Passage provided:
----------------------------------------

# Pics of my pig



## Kerry-Lee (Sep 16, 2009)

Pig snuggling down
Pig at his view site in my office
Pig in the garden with the doves


----------



## Mindy (Apr 2, 2009)

Very cute, love the name. min


----------



## Kerry-Lee (Sep 16, 2009)

Some of you will know Pig already - he has deformed wings and feet and so does not fly and doesn't do too much walking either. We are in separable and he goes everywhere with me that I can possibly take him. He has a dove, stalings and Indian Mynah's who visit him outside the window at work. He loves pecking around in the garden and loves eating sand, but I have to keep a close eye on him because of all the potential hazards around: cats, chickens, dogs, Fish Eagles, Black Sparrow Hawks and others I don't know.


----------



## Mindy (Apr 2, 2009)

What a special little pig. Love him. I would also keep a REALLY CLOSE eye on him when out at the garden. Hate for anything to happen to a special guy. Loved the pics. Great that you take him everywhere. I think thats great. min


----------



## Kerry-Lee (Sep 16, 2009)

----------------------------------------

Collected data
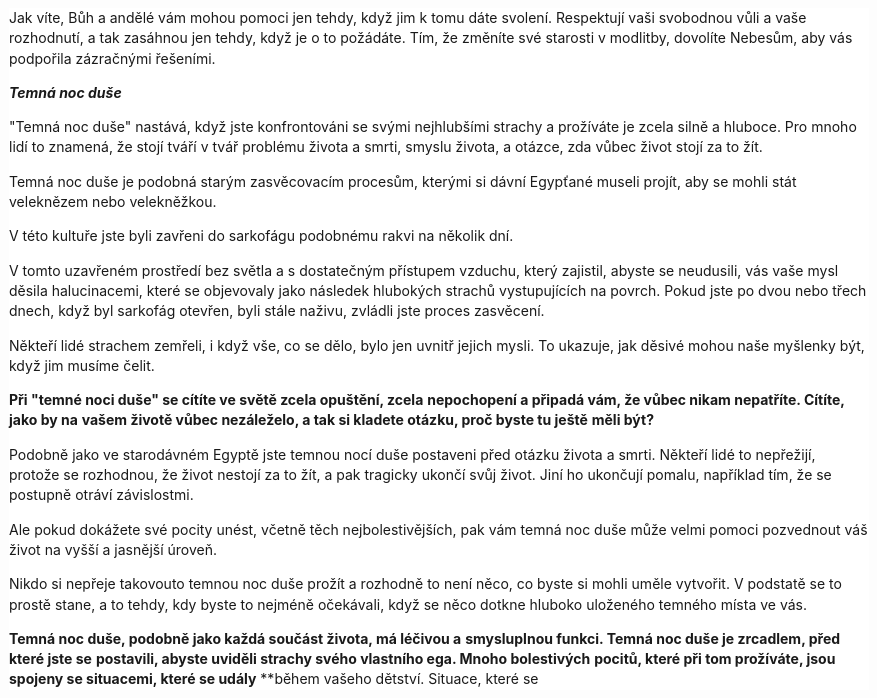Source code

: Jak víte, Bůh a andělé vám mohou pomoci jen tehdy, když jim k tomu dáte
svolení. Respektují vaši svobodnou vůli a vaše rozhodnutí, a tak
zasáhnou jen tehdy, když je o to požádáte. Tím, že změníte své starosti
v modlitby, dovolíte Nebesům, aby vás podpořila zázračnými řešeními.

***Temná noc duše***

"Temná noc duše" nastává, když jste konfrontováni se svými nejhlubšími
strachy a prožíváte je zcela silně a hluboce. Pro mnoho lidí to znamená,
že stojí tváří v tvář problému života a smrti, smyslu života, a otázce,
zda vůbec život stojí za to žít.

Temná noc duše je podobná starým zasvěcovacím procesům, kterými si dávní
Egypťané museli projít, aby se mohli stát veleknězem nebo velekněžkou.

V této kultuře jste byli zavřeni do sarkofágu podobnému rakvi na několik
dní.

V tomto uzavřeném prostředí bez světla a s dostatečným přístupem
vzduchu, který zajistil, abyste se neudusili, vás vaše mysl děsila
halucinacemi, které se objevovaly jako následek hlubokých strachů
vystupujících na povrch. Pokud jste po dvou nebo třech dnech, když byl
sarkofág otevřen, byli stále naživu, zvládli jste proces zasvěcení.

Někteří lidé strachem zemřeli, i když vše, co se dělo, bylo jen uvnitř
jejich mysli. To ukazuje, jak děsivé mohou naše myšlenky být, když jim
musíme čelit.

**Při "temné noci duše" se cítíte ve světě zcela opuštění, zcela**
**nepochopení a připadá vám, že vůbec nikam nepatříte. Cítíte, jako by
na** **vašem životě vůbec nezáleželo, a tak si kladete otázku, proč
byste tu ještě** **měli být?**

Podobně jako ve starodávném Egyptě jste temnou nocí duše postaveni před
otázku života a smrti. Někteří lidé to nepřežijí, protože se rozhodnou,
že život nestojí za to žít, a pak tragicky ukončí svůj život. Jiní ho
ukončují pomalu, například tím, že se postupně otráví závislostmi.

Ale pokud dokážete své pocity unést, včetně těch nejbolestivějších, pak
vám temná noc duše může velmi pomoci pozvednout váš život na vyšší a
jasnější úroveň.

Nikdo si nepřeje takovouto temnou noc duše prožít a rozhodně to není
něco, co byste si mohli uměle vytvořit. V podstatě se to prostě stane,
a to tehdy, kdy byste to nejméně očekávali, když se něco dotkne hluboko
uloženého temného místa ve vás.

**Temná noc duše, podobně jako každá součást života, má léčivou a**
**smysluplnou funkci. Temná noc duše je zrcadlem, před které jste se**
**postavili, abyste uviděli strachy svého vlastního ega. Mnoho
bolestivých** **pocitů, které při tom prožíváte, jsou spojeny se
situacemi, které se udály** **během vašeho dětství. Situace, které se

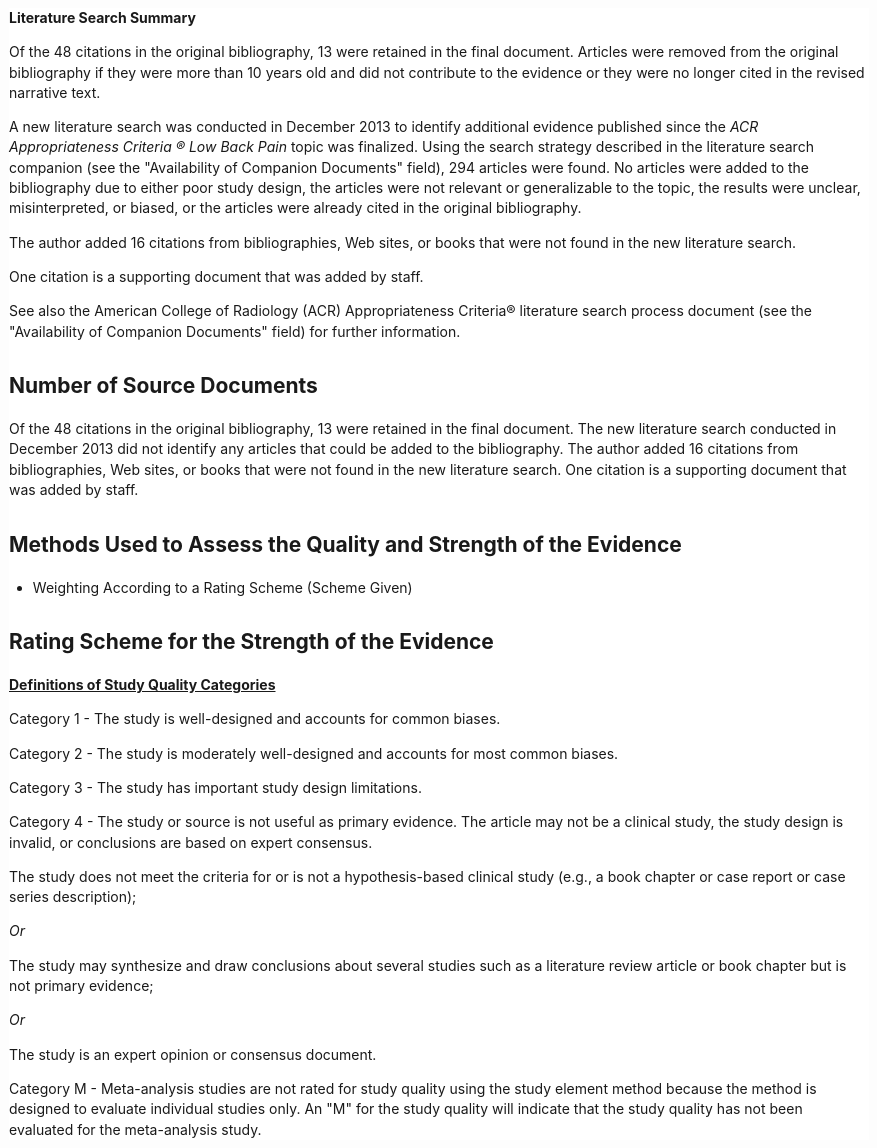 

**Literature Search Summary**

Of the 48 citations in the original bibliography, 13 were retained in the final document. Articles were removed from the original bibliography if they were more than 10 years old and did not contribute to the evidence or they were no longer cited in the revised narrative text.

A new literature search was conducted in December 2013 to identify additional evidence published since the _ACR Appropriateness Criteria ® Low Back Pain_ topic was finalized. Using the search strategy described in the literature search companion (see the "Availability of Companion Documents" field), 294 articles were found. No articles were added to the bibliography due to either poor study design, the articles were not relevant or generalizable to the topic, the results were unclear, misinterpreted, or biased, or the articles were already cited in the original bibliography.

The author added 16 citations from bibliographies, Web sites, or books that were not found in the new literature search.

One citation is a supporting document that was added by staff.

See also the American College of Radiology (ACR) Appropriateness Criteria® literature search process document (see the "Availability of Companion Documents" field) for further information.

## Number of Source Documents



Of the 48 citations in the original bibliography, 13 were retained in the final document. The new literature search conducted in December 2013 did not identify any articles that could be added to the bibliography. The author added 16 citations from bibliographies, Web sites, or books that were not found in the new literature search. One citation is a supporting document that was added by staff.

## Methods Used to Assess the Quality and Strength of the Evidence

- Weighting According to a Rating Scheme (Scheme Given)

## Rating Scheme for the Strength of the Evidence

<div class="content_para"><p><strong><span style="text-decoration: underline;">Definitions of Study Quality Categories</span></strong></p>
<p>Category 1 - The study is well-designed and accounts for common biases.</p>
<p>Category 2 - The study is moderately well-designed and accounts for most common biases.</p>
<p>Category 3 - The study has important study design limitations.</p>
<p>Category 4 - The study or source is not useful as primary evidence. The article may not be a clinical study, the study design is invalid, or conclusions are based on expert consensus.</p>
<p class="Indent">The study does not meet the criteria for or is not a hypothesis-based clinical study (e.g., a book chapter or case report or case series description);</p>
<p class="Indent"><em>Or</em></p>
<p class="Indent">The study may synthesize and draw conclusions about several studies such as a literature review article or book chapter but is not primary evidence;</p>
<p class="Indent"><em>Or</em></p>
<p class="Indent">The study is an expert opinion or consensus document.</p>
<p>Category M - Meta-analysis studies are not rated for study quality using the study element method because the method is designed to evaluate individual studies only. An "M" for the study quality will indicate that the study quality has not been evaluated for the meta-analysis study.</p></div>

----------------------------------------

What to work on:
(A) Answer these questions from the forum thread about Pig.
(i) Where is Pig's view site?
(ii) What does Pig love eating in the garden?
(iii) Which parts of Pig's body are deformed?
(B) Please repeat the forum thread about Pig word for word, starting at "Some of you" and ending at "I don't know.".
(C) Finish out the next part of the forum thread about Pig, picking up after its last line.

Results of the tasks:
(A)
(i) In the office.
(ii) Sand.
(iii) His wings and feet.

(B)
Some of you will know Pig already - he has deformed wings and feet and so does not fly and doesn't do too much walking either. We are in separable and he goes everywhere with me that I can possibly take him. He has a dove, stalings and Indian Mynah's who visit him outside the window at work. He loves pecking around in the garden and loves eating sand, but I have to keep a close eye on him because of all the potential hazards around: cats, chickens, dogs, Fish Eagles, Black Sparrow Hawks and others I don't know.

(C)
Thanks Mindy - it was Pijee (said with French accent) then Juba which means pigeon or dove in the local indigenous language Zulu, but Pig has stuck.


----------



## Ivor (May 12, 2008)

Pig is a cutie, and lives like a king of course, you are doing a great job, that is what we need in this world people like you. Lucky Pig that have a nice family. 

Ivette


----------



## Guest (Nov 14, 2009)

that sure is a nice veiw outside pigs window


----------



## Columba livia! (May 4, 2009)

Golly day what a veiw! sure is a lucky bird, dosent need to fly to see for miles!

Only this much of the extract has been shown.